The New York Times touched on the core of the problem for a moment in this article (no paywall), but then failed to discuss what exactly it meant when pointing out that “[r]esource scarcity tends to unleash dark forces in human psychology and capitalism.” (para. 6). What do you think that means? How could the “tsunami” about to drown the world hit differently if our systems had been built to help each other rather than merely reap profit for a few? Would there be a world-wide depression at all?

The NYT article mentions a cabbage farmer leaving his produce to rot rather than take further losses trying to sell them. Will he at least freely open his fields for food to his workers and his community? Or will his personal capitalism allow starvation before resource sharing?

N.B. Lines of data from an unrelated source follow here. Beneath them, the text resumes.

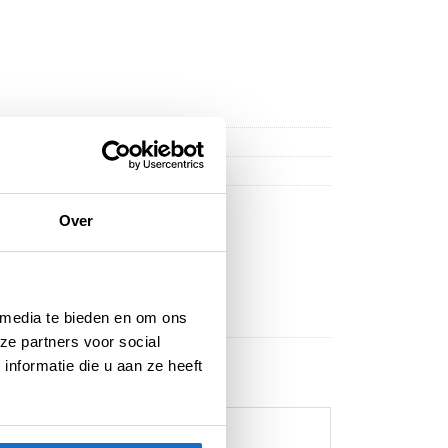
Over
 media te bieden en om ons
ze partners voor social
nformatie die u aan ze heeft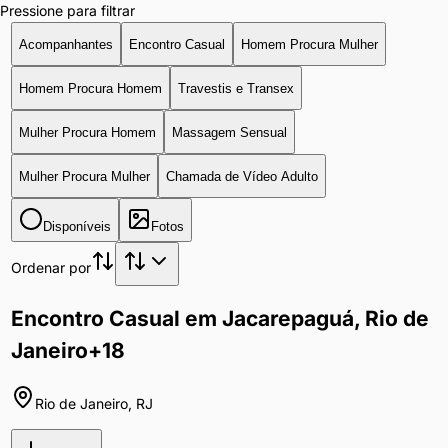
Pressione para filtrar
Acompanhantes
Encontro Casual
Homem Procura Mulher
Homem Procura Homem
Travestis e Transex
Mulher Procura Homem
Massagem Sensual
Mulher Procura Mulher
Chamada de Vídeo Adulto
Disponíveis
Fotos
Ordenar por
Encontro Casual em Jacarepaguá, Rio de
Janeiro
+18
Rio de Janeiro
,
RJ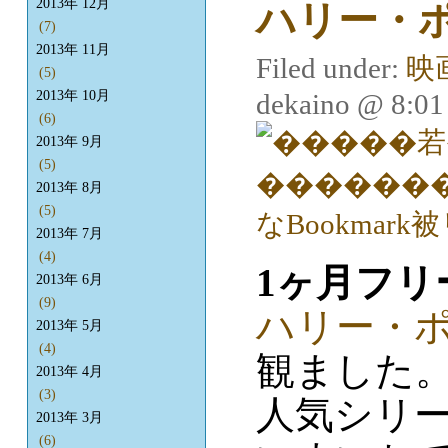
2013年 12月
ハリー・
(7)
2013年 11月
Filed under:
映
(5)
dekaino @ 8:0
2013年 10月
(6)
2013年 9月
(5)
2013年 8月
(5)
2013年 7月
(4)
1ヶ月フリ
2013年 6月
(9)
ハリー・
2013年 5月
(4)
観ました
2013年 4月
(3)
人気シリー
2013年 3月
(6)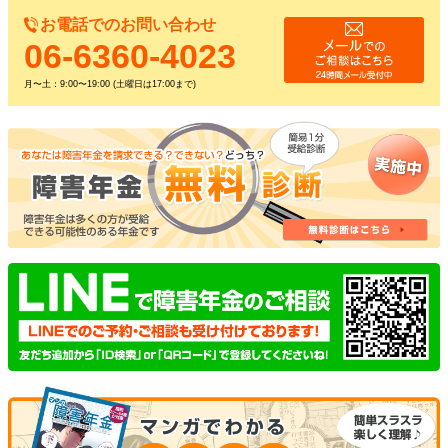
お電話でのお問い合わせ
06-6360-4023
月〜土：9:00〜19:00 (土曜日は17:00まで)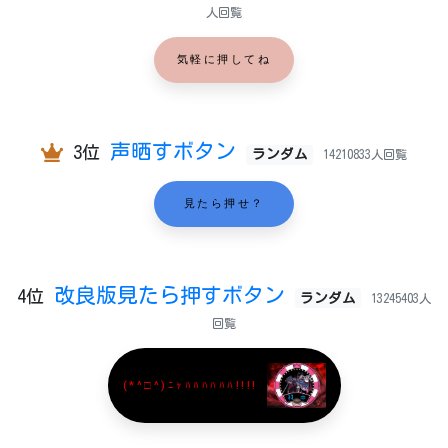
人回覧
気軽に押してね
声晒すボタン
3位
ランダム
14210833人回覧
見たら押せ？
改良版見たら押すボタン
4位
ランダム
13245403人
回覧
(*^□^)ﾆｬﾊﾊﾊﾊﾊﾊ!!!!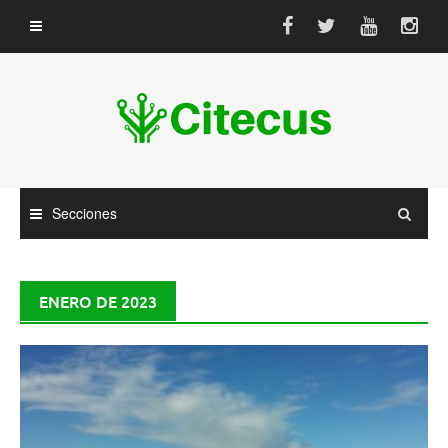
Saltar
al
contenido
Secciones
ENERO DE 2023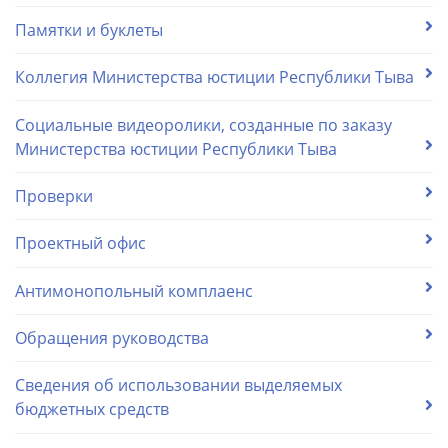
Памятки и буклеты
Коллегия Министерства юстиции Республики Тыва
Социальные видеоролики, созданные по заказу
Министерства юстиции Республики Тыва
Проверки
Проектный офис
Антимонопольный комплаенс
Обращения руководства
Сведения об использовании выделяемых
бюджетных средств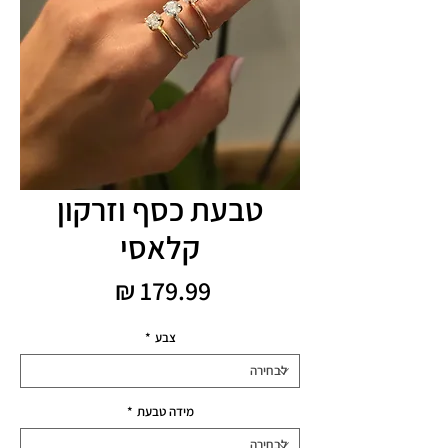
טבעת כסף וזרקון
קלאסי
מחיר
צבע
*
מידה טבעת
*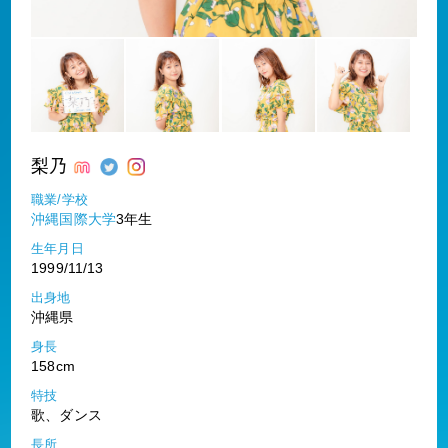
梨乃
職業/学校
沖縄国際大学
3年生
生年月日
1999/11/13
出身地
沖縄県
身長
158cm
特技
歌、ダンス
長所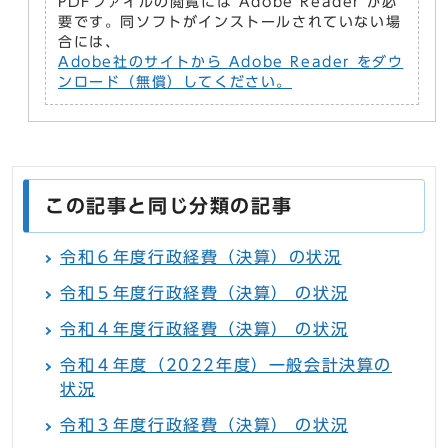
PDFファイルの閲覧には Adobe Reader が必
要です。同ソフトがインストールされていない場
合には、
Adobe社のサイトから Adobe Reader をダウ
ンロード（無償）してください。
この記事と同じ分類の記事
令和６年度行政経費（決算）の状況
令和５年度行政経費（決算） の状況
令和４年度行政経費（決算） の状況
令和４年度（2022年度）一般会計決算の
状況
令和３年度行政経費（決算） の状況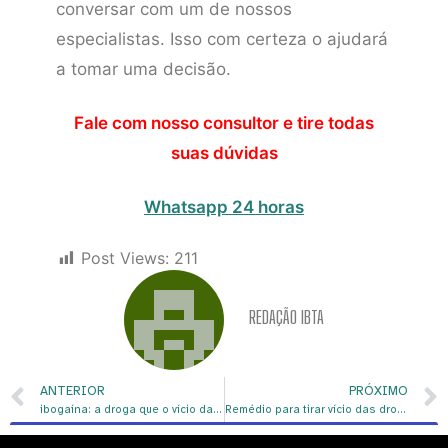
conversar com um de nossos
especialistas. Isso com certeza o ajudará
a tomar uma decisão.
Fale com nosso consultor e tire todas
suas dúvidas
Whatsapp 24 horas
Post Views:
211
REDAÇÃO IBTA
ANTERIOR
PRÓXIMO
ibogaína: a droga que o vício da dependência química
Remédio para tirar vício das drogas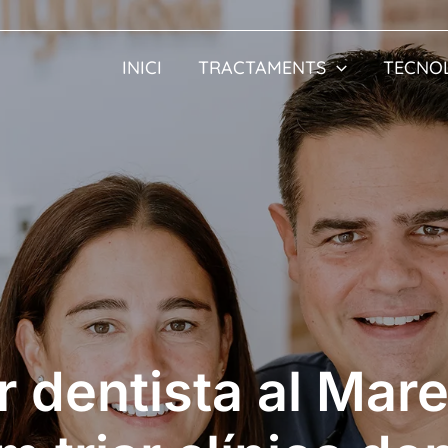
INICI
TRACTAMENTS
TECNO
or dentista al Mar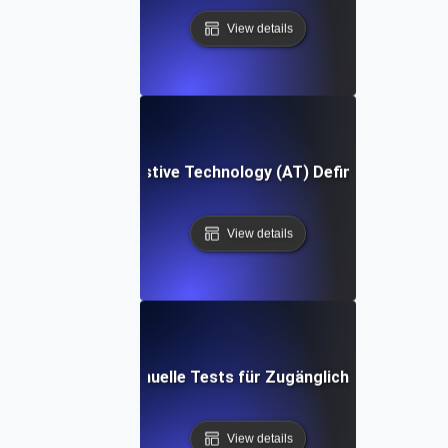
View details
Assistive Technology (AT) Definition
View details
Manuelle Tests für Zugänglichkeit
View details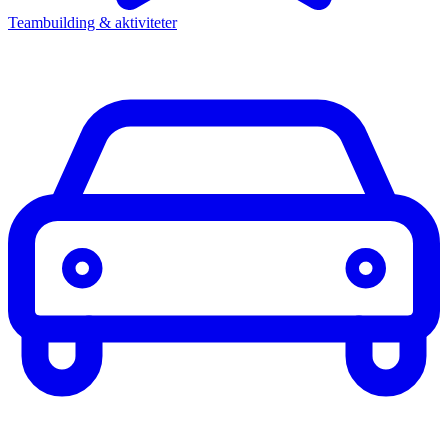
Teambuilding & aktiviteter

I shop thrift so will not be affected by Walmart not having cheap clothes to sell. But those workers who will no longer have the meager slave “wages” they subsisted on can’t easily go back to a life before the “globalism” of capitalism, a life post “free-trade” agreements and USA’s covert and not-so-covert wars on any culture choosing an economic system except making the rich richer and the poor poorer. I ponder, will USA’s recent military decisions – in the longer term – expose to all “that man behind the current”, the industrialists/capitalists for the robber-barrons they’ve always been, in such a way that the “means of production” can not only be seized, but fundamentally changed for the better good of the earth and it’s inhabitants? I’d love to hear your thoughts.